Voters could converge on consensus without surfacing dissent. Mitigation: prompts explicitly reward contrary positions; oscillation is a symptom of working voters, not a bug, and the wide-loop fallback handles it gracefully.
Cost regression if ComplexityGate mis-classifies load-bearing issues as trivial. Mitigation: gate decisions are logged via ComplexityGateRouted events; a follow-up caretaker_loop can audit gate decisions against downstream outcomes (forward work).
Carryover concerns could pollute the wiki with noise. Mitigation: confidence: low tagging; RepoWikiLoop (ADR-0032) already prunes stale entries.

Forward work¶

Flagged during Task 14 reflections — these are not in scope for the initial landing but should be filed as hydraflow-find follow-ups:

Factory wiring — the new adversarial stages currently fire when their host phases (plan_phase, shape_phase, implement_phase) are invoked directly. Wiring them into the live loops/ runners is forward work (separate PR, after the contract has soaked).
Sandbox seed adversarial slots — sandbox MockWorld scenarios cover the new stages, but the sandbox seed corpus doesn't yet include issues specifically designed to exercise oscillation or gate-misclassification. Forward.
ComplexityGate audit caretaker — see "Risks" above. Track classification quality over time.

Alternatives Considered¶

Skip ComplexityGate, run adversarial stages on every issue. Rejected — cost ceiling becomes operationally prohibitive; ~30 calls × every trivial doc fix is wasteful and slows the factory.
Refactor post-merge acceptance_criteria.py to also do pre-impl checking. Rejected — the two operate on different inputs (spec text vs. code+AC pairs) and have different correctness criteria. Conflating them would couple two pipelines that are happily independent.
Single shared council, parameterised by phase. Rejected — voter personas are phase-specific (a Problem-Sharpener is meaningful in Discover but nonsense in Plan).
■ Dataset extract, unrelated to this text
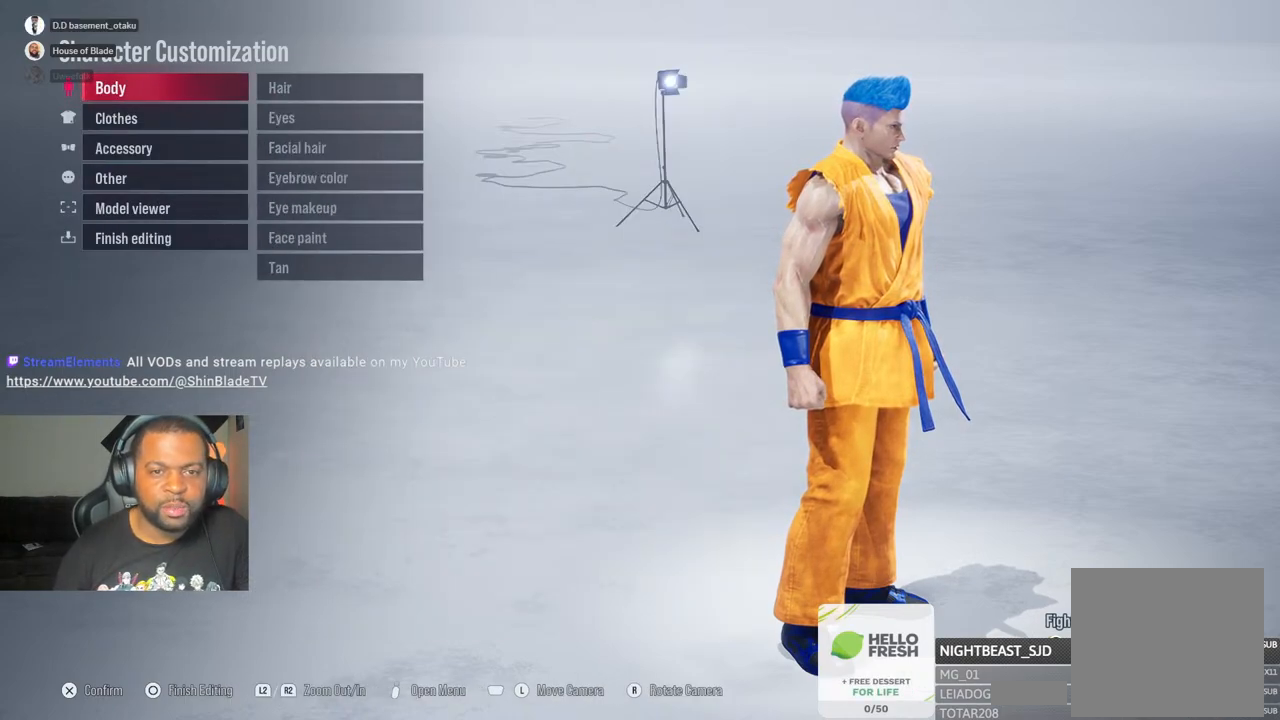
{"buttons": [], "left_stick": "center", "right_stick": "center", "events": []}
The shared part is the retry contract (AdversarialRetryLoop), not the voter set.
Block-on-exhaustion instead of wide-loop fallback. Rejected — in a dark factory there is no operator to unblock; an unresolvable concern would freeze the issue forever. The carryover model trades "perfect resolution" for "always make progress, with the concern visible downstream."

When to supersede this ADR¶

If AdversarialRetryLoop is generalised into a primitive that other (non-adversarial) phases adopt, this ADR's "specifically the adversarial pipeline" framing becomes too narrow. Supersede with a broader contract ADR.
If empirical data shows ComplexityGate mis-classifies routinely, supersede with a multi-tier classifier ADR.

Source-file citations¶

src/adversarial_retry_loop.py:AdversarialRetryLoop — shared retry primitive (AdversarialRetryLoop, run_with_metrics).
src/pending_concerns.py:Concern — Concern, ConcernResolution, AdversarialState Pydantic models.
src/complexity_gate.py:ComplexityGate — ComplexityGate routing.
src/assumption_surfacer.py:AssumptionSurfacer — Discover + Plan surfacer.
src/plan_council.py:PlanCouncil + src/plan_council_prompts.py — Builder / Tester / Risk-Skeptic voters.
src/discovery_council.py:DiscoveryCouncil + src/discovery_council_prompts.py — Problem-Sharpener / Existing-Solution-Hunter / Cheapest-Test-Advocate voters.
src/spec_ac_generator.py:SpecACGenerator + src/spec_judge.py:SpecJudge — pre-impl spec consistency judge (sibling to post-merge AC pipeline).
src/shape_challenger.py:ShapeChallenger + src/shape_expert_council.py:ShapeExpertCouncil + src/shape_phase.py:ShapePhase — Shape phase retrofit.
src/adversarial_labels.py — three transient labels.
src/wiki_carryover.py:build_wiki_entry + src/post_merge_handler.py — ShippedWithKnownGap consumer.
src/events.py:EventType + src/models.py — six new EventBus events + state model evolution.
tests/scenarios/test_adversarial_pipeline.py — MockWorld behaviour scenarios.
tests/regressions/test_adversarial_pipeline_regressions.py — regression pins.
docs/superpowers/specs/2026-05-16-earlier-adversarial-pipeline-design.md — design spec (local-only artifact; not committed to the repo, kept in the worktree as the brainstorming output).
docs/superpowers/plans/2026-05-16-earlier-adversarial-pipeline.md — implementation plan (15 tasks).